-- BEGIN Text provided --

It was a beautifully Hawaiian gesture from the young man seated
before me-to introduce himself by offering a song-and I was
touched by his generosity. Months earlier, I was one of hundreds
at the Aloha Festivals Maui Falsetto Contest who applauded
thunderously for this prodigy, Ryan Kamakakehau Fernandez.
We were awed by his fluency in the Hawaiian language, his
powerful presence on a big stage and his virtuosity in traditional
Hawaiian falsetto singing. Now, in a busy diner in Kahului,
Maui, Kamaka played his koa 'ukulele and sang to his mother
and me, a song titled "Makuahine," a tribute he
had written for her a year before, when he was 17. He was
soft-spoken and humble, and a little bit shy. Robyn Nae'ole,
his mother, filled in the details of his extraordinary life.
"It's one of those meant-to-be stories," she said.

-- END Text provided --

Answer these questions from the passage about Ryan Kamakakehau Fernandez:
1. At what contest did the writer first applaud him?
2. What instrument did he play in the diner in Kahului?
3. How old was he when he wrote "Makuahine"?

-- BEGIN Data supplied --

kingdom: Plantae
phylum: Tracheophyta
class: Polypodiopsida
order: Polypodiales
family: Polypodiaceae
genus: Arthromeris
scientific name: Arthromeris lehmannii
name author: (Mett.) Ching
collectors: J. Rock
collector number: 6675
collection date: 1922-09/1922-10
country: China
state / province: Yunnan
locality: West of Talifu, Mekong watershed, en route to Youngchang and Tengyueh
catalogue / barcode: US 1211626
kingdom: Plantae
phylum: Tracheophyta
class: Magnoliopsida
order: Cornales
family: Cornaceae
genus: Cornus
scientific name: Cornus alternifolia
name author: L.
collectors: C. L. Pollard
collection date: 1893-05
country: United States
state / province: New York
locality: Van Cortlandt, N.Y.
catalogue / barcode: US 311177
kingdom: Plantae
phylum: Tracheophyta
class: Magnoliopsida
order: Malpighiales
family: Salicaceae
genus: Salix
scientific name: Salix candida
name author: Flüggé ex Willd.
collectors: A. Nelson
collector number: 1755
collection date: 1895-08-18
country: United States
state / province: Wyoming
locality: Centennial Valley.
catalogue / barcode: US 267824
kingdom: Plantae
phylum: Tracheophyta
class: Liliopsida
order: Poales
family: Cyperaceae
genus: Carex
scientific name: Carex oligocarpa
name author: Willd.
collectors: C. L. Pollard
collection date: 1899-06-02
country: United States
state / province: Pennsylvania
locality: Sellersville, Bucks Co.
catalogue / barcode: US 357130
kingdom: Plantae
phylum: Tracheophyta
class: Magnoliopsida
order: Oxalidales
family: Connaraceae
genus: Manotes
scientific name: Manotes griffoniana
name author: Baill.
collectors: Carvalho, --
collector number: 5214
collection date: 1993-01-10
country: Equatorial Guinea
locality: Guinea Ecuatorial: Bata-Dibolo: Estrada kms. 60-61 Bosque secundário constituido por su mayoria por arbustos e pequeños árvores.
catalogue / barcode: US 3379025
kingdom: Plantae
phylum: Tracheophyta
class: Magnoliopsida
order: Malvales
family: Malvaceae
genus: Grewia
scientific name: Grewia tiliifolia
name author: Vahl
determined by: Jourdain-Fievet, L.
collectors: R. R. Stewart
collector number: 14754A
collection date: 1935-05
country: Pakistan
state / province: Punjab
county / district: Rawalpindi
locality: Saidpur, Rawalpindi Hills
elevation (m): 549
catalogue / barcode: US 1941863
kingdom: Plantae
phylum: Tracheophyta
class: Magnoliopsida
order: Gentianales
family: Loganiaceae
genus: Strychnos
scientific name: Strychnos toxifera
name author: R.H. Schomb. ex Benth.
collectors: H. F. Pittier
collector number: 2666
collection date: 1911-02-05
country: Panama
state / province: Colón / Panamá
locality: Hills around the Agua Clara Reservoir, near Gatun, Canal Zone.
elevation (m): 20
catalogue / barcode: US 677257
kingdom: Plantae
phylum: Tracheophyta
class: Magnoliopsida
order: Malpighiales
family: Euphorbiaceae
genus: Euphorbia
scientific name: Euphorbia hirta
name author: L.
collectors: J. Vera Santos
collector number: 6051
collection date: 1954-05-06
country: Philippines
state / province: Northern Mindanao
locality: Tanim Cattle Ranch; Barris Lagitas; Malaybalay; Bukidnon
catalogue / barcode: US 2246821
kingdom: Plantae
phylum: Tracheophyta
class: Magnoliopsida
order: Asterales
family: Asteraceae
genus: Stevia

-- END Data supplied --

◆ Task solution ◆
1. The Aloha Festivals Maui Falsetto Contest
2. His koa 'ukulele
3. 17